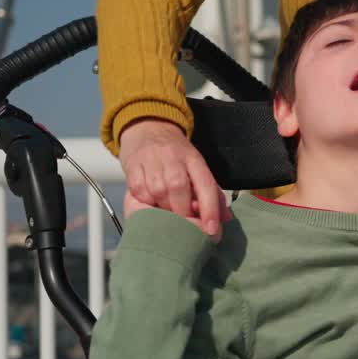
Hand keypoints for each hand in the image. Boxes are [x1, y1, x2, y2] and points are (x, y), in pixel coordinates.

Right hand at [118, 118, 223, 236]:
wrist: (148, 128)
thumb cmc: (176, 155)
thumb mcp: (197, 168)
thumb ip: (212, 193)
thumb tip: (225, 218)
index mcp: (194, 159)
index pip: (205, 185)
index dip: (210, 209)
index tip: (212, 230)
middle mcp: (173, 158)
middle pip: (179, 187)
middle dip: (183, 211)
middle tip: (185, 224)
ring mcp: (151, 160)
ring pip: (158, 191)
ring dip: (164, 208)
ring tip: (167, 211)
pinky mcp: (132, 166)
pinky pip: (139, 191)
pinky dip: (146, 201)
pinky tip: (151, 202)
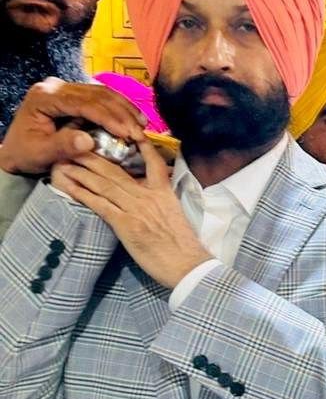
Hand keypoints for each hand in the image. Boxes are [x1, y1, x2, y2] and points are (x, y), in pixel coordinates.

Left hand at [0, 78, 145, 176]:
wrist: (14, 152)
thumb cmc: (25, 154)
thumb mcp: (41, 153)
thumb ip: (63, 146)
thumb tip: (89, 141)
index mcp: (45, 97)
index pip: (84, 103)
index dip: (109, 117)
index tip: (128, 132)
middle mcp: (54, 87)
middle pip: (96, 94)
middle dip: (121, 113)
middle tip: (140, 130)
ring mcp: (63, 89)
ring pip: (101, 93)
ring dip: (123, 108)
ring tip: (141, 123)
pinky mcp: (71, 95)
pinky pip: (99, 97)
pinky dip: (117, 107)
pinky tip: (131, 117)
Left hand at [52, 140, 210, 288]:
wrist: (187, 264)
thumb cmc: (184, 245)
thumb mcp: (176, 214)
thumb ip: (162, 201)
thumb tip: (150, 196)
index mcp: (164, 192)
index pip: (153, 162)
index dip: (140, 146)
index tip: (125, 134)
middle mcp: (148, 196)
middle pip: (117, 171)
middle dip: (94, 156)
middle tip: (76, 145)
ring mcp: (136, 209)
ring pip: (104, 184)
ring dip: (81, 172)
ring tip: (64, 162)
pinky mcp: (126, 225)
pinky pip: (100, 205)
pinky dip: (82, 194)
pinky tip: (69, 187)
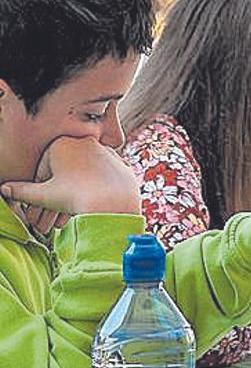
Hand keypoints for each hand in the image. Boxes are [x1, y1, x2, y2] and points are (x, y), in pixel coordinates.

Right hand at [1, 136, 139, 217]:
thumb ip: (22, 190)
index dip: (37, 196)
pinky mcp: (121, 166)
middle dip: (54, 202)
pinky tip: (86, 211)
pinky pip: (101, 181)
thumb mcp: (43, 195)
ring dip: (72, 200)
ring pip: (83, 178)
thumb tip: (4, 189)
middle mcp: (86, 143)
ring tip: (66, 222)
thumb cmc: (74, 197)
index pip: (44, 170)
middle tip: (49, 224)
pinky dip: (92, 195)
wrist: (113, 204)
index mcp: (63, 143)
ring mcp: (107, 153)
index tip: (35, 215)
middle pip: (65, 176)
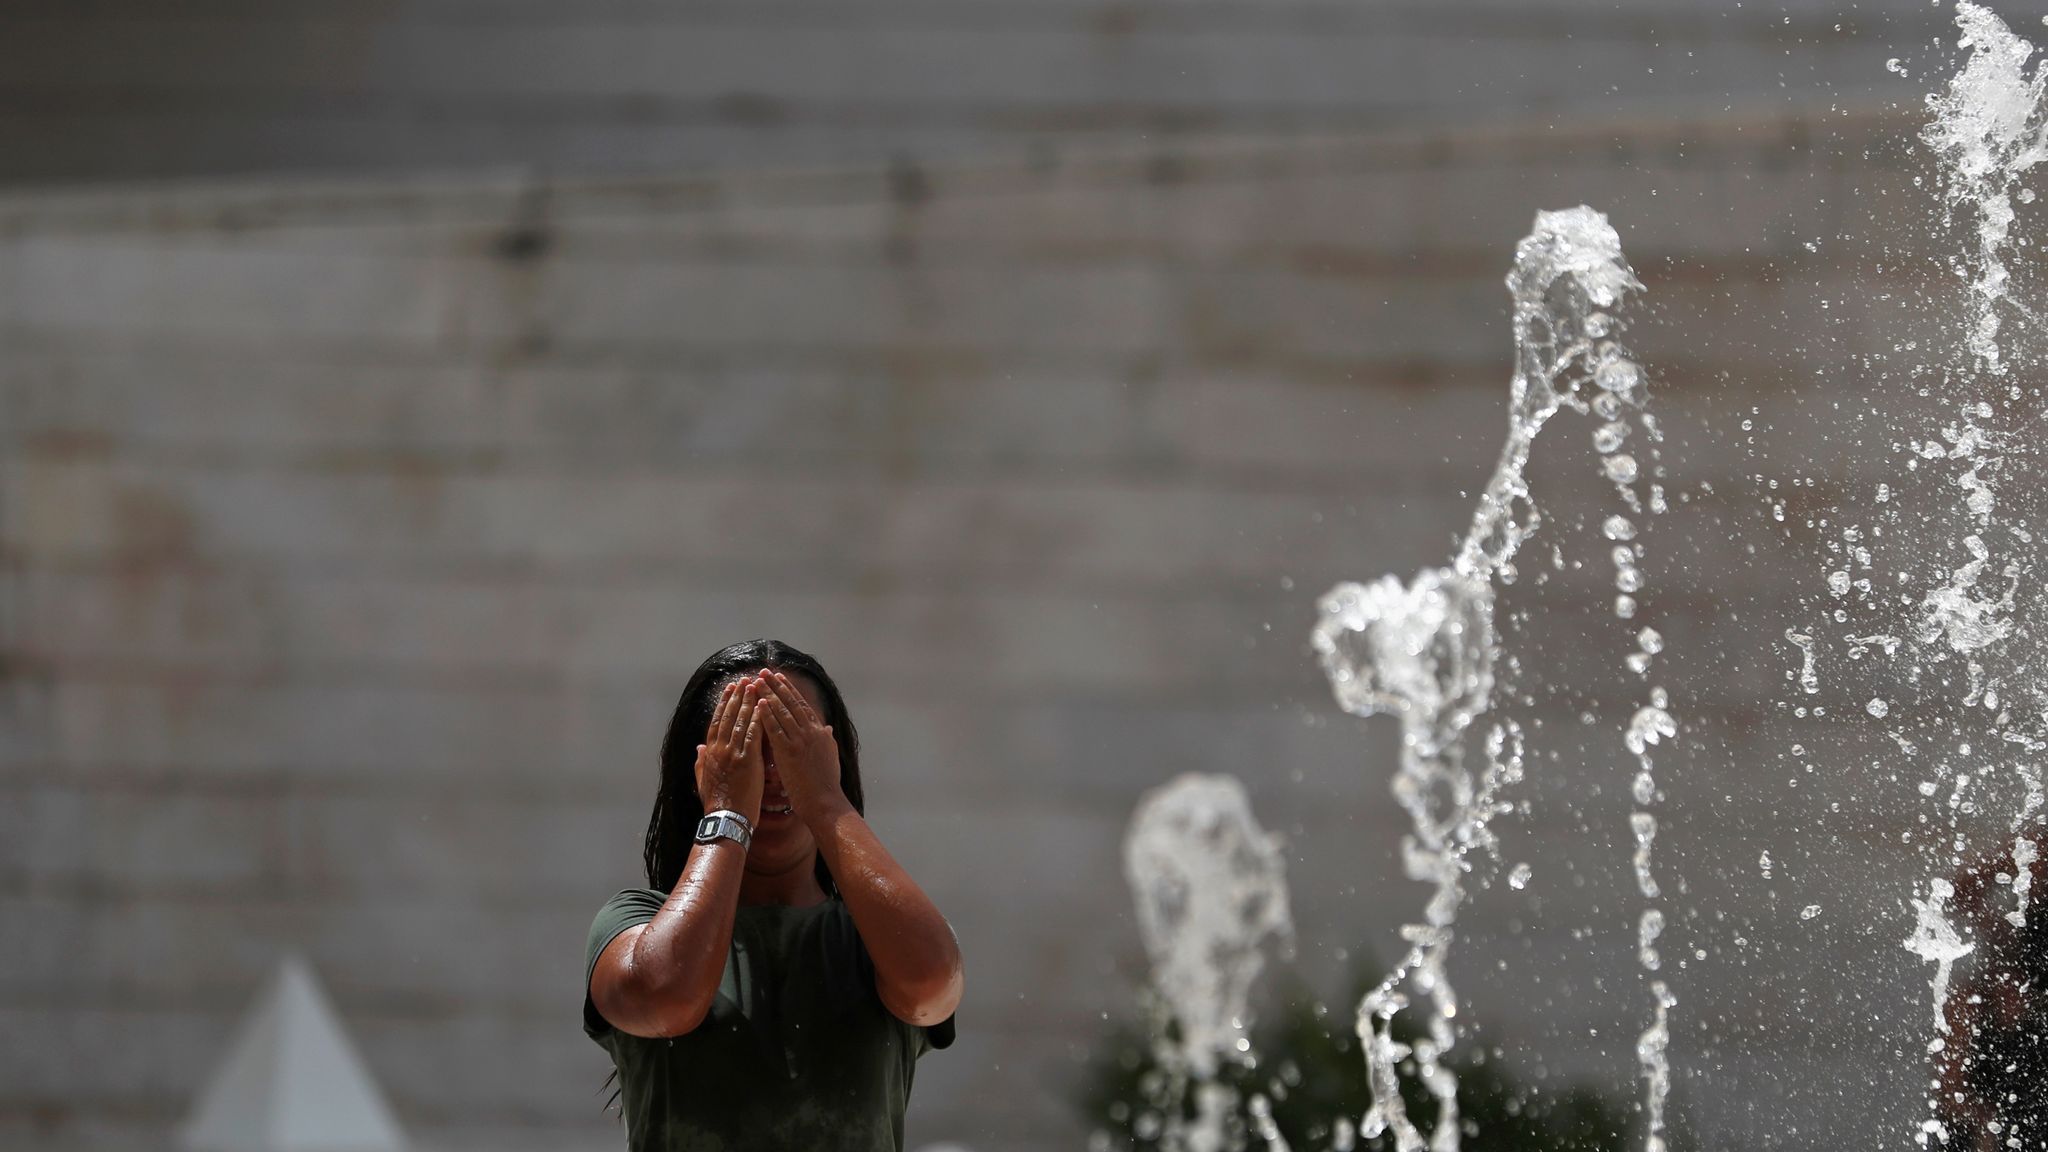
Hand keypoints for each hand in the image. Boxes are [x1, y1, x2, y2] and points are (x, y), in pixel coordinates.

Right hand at [693, 679, 764, 826]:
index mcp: (710, 753)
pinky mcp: (747, 761)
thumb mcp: (703, 780)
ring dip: (749, 702)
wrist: (726, 819)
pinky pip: (753, 735)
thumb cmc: (717, 803)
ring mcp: (732, 754)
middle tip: (745, 680)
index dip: (723, 704)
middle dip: (737, 696)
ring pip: (741, 721)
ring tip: (755, 686)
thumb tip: (699, 747)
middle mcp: (719, 749)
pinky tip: (764, 706)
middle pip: (728, 716)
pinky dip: (758, 719)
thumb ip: (701, 762)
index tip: (730, 689)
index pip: (716, 721)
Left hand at [758, 670, 844, 823]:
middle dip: (776, 686)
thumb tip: (827, 728)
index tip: (779, 678)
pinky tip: (758, 703)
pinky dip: (767, 714)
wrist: (824, 801)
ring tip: (757, 681)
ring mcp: (800, 740)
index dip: (789, 690)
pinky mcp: (789, 751)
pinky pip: (776, 728)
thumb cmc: (825, 783)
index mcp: (819, 732)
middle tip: (764, 672)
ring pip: (782, 711)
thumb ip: (827, 740)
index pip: (802, 705)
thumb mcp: (830, 756)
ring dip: (768, 694)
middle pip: (791, 703)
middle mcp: (811, 732)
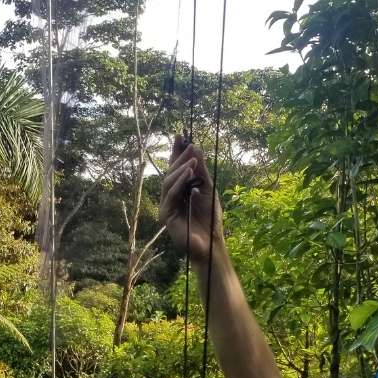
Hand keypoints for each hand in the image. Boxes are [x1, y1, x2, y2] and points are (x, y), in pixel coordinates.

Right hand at [159, 134, 222, 262]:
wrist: (211, 242)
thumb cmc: (210, 218)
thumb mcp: (208, 189)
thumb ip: (201, 171)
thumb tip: (196, 148)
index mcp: (180, 190)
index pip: (176, 167)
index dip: (177, 151)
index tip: (180, 135)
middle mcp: (171, 196)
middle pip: (170, 172)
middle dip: (179, 157)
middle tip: (187, 144)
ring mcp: (167, 205)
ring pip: (168, 181)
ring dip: (181, 168)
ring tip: (192, 159)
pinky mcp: (166, 214)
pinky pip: (171, 194)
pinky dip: (180, 181)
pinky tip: (189, 172)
================================
#### TASK OBJECTIVE:
Set down all of the entries exactly as they appear, but keep the images out.

#### RESULT OF THIS EXERCISE:
Hand keypoints for each hand in the image. Boxes are [x1, y1, x2, y2] and points are (x, y), in pixel coordinates.

Right hand at [118, 118, 223, 236]:
wrist: (148, 128)
thumb cmc: (176, 155)
thumb mcp: (197, 168)
thumb ip: (212, 193)
thumb tip: (225, 218)
index mcp: (194, 159)
index pip: (205, 185)
index dip: (210, 209)
index tip: (212, 230)
middle mcp: (173, 158)
middle pip: (179, 187)
middle dip: (183, 211)
middle tip: (185, 224)
ring mcp: (151, 160)
ring pip: (158, 191)
ring dip: (164, 208)
ring tip: (167, 211)
pinky mcp: (132, 166)
pinky pip: (139, 191)
pinky dip: (146, 201)
pinky tip: (151, 202)
Hand keypoints for each hand in the image. Boxes are [x1, y1, x2, y2] and points are (x, y), in pixel coordinates.

Left hand at [0, 78, 145, 176]:
wrist: (14, 152)
thumb cmc: (25, 154)
thumb mcp: (41, 153)
thumb ip: (63, 146)
thumb tip: (89, 141)
index mcp: (45, 97)
index pip: (84, 103)
index dip: (109, 117)
index tip: (128, 132)
middle mcp: (54, 87)
middle pip: (96, 94)
middle dip: (121, 113)
middle tip: (140, 130)
ring mcp: (63, 89)
ring pip: (101, 93)
ring dip: (123, 108)
ring tip: (141, 123)
pinky mcp: (71, 95)
pinky pip: (99, 97)
pinky dip: (117, 107)
pinky tip: (131, 117)
Left hand at [52, 140, 210, 288]:
wrist: (187, 264)
thumb cmc: (184, 245)
thumb mcp: (176, 214)
thumb ip: (162, 201)
thumb tip: (150, 196)
index mcp: (164, 192)
index pip: (153, 162)
index dip: (140, 146)
index tip: (125, 134)
middle mcp: (148, 196)
middle pip: (117, 171)
middle dip: (94, 156)
middle tip: (76, 145)
ring mcp: (136, 209)
ring pip: (104, 184)
ring dip: (81, 172)
ring tip: (64, 162)
pinky mcp: (126, 225)
pinky pip: (100, 205)
pinky dip: (82, 194)
pinky tip: (69, 187)
Hand keypoints for each hand in the image. Boxes are [x1, y1, x2, y2] and points are (x, y), in pixel coordinates.

Right hand at [1, 136, 139, 217]:
thumb ip: (22, 190)
index dip: (37, 196)
pinky mcp: (121, 166)
middle dip: (54, 202)
pinky tip: (86, 211)
pinky pip: (101, 181)
thumb mcp: (43, 195)
ring dip: (72, 200)
ring pip: (83, 178)
thumb tip: (4, 189)
middle mcp: (86, 143)
ring tip: (66, 222)
thumb cmc: (74, 197)
index pip: (44, 170)
middle tip: (49, 224)
pinky dip: (92, 195)
wrist: (113, 204)
index mcp: (63, 143)
ring mcp: (107, 153)
index tip: (35, 215)
middle pip: (65, 176)
Hand keypoints for each hand in the image. Boxes are [x1, y1, x2, y2] and points are (x, y), in pixel coordinates.

Right hand at [693, 679, 764, 826]:
index mcp: (710, 753)
pinky mcp: (747, 761)
thumb mcp: (703, 780)
ring dip: (749, 702)
wrist: (726, 819)
pinky pip: (753, 735)
thumb cmc: (717, 803)
ring mcp: (732, 754)
middle tip: (745, 680)
index dip: (723, 704)
middle dip: (737, 696)
ring pip: (741, 721)
ring tip: (755, 686)
thumb tip: (699, 747)
middle mcp: (719, 749)
pinky tip: (764, 706)
middle pip: (728, 716)
pinky dip: (758, 719)
thumb ip: (701, 762)
index tip: (730, 689)
index pip: (716, 721)
Left hand at [758, 670, 844, 823]:
middle dip: (776, 686)
thumb tip: (827, 728)
index tip: (779, 678)
pinky tip: (758, 703)
pinky dip: (767, 714)
wrist: (824, 801)
ring tip: (757, 681)
ring mcp: (800, 740)
index dip: (789, 690)
pinky mcp: (789, 751)
pinky pip: (776, 728)
thumb cmc: (825, 783)
index mcp: (819, 732)
middle tip: (764, 672)
ring pip: (782, 711)
thumb ip: (827, 740)
index pip: (802, 705)
thumb mcp: (830, 756)
ring dip: (768, 694)
middle pip: (791, 703)
middle mcp: (811, 732)
Hand keypoints for each hand in the image. Boxes are [x1, y1, x2, y2] and points are (x, y), in pixel coordinates.

Right hand at [159, 134, 222, 262]:
wrist: (211, 242)
thumb cmc: (210, 218)
thumb mcp: (208, 189)
thumb ip: (201, 171)
thumb tip: (196, 148)
index mcp: (180, 190)
index pip: (176, 167)
index dip: (177, 151)
index tip: (180, 135)
middle mcp: (171, 196)
middle pip: (170, 172)
middle dip: (179, 157)
middle tip: (187, 144)
ring mcp: (167, 205)
ring pip: (168, 181)
ring dip: (181, 168)
ring tip: (192, 159)
pinky mcp: (166, 214)
pinky pip: (171, 194)
pinky dip: (180, 181)
pinky tip: (189, 172)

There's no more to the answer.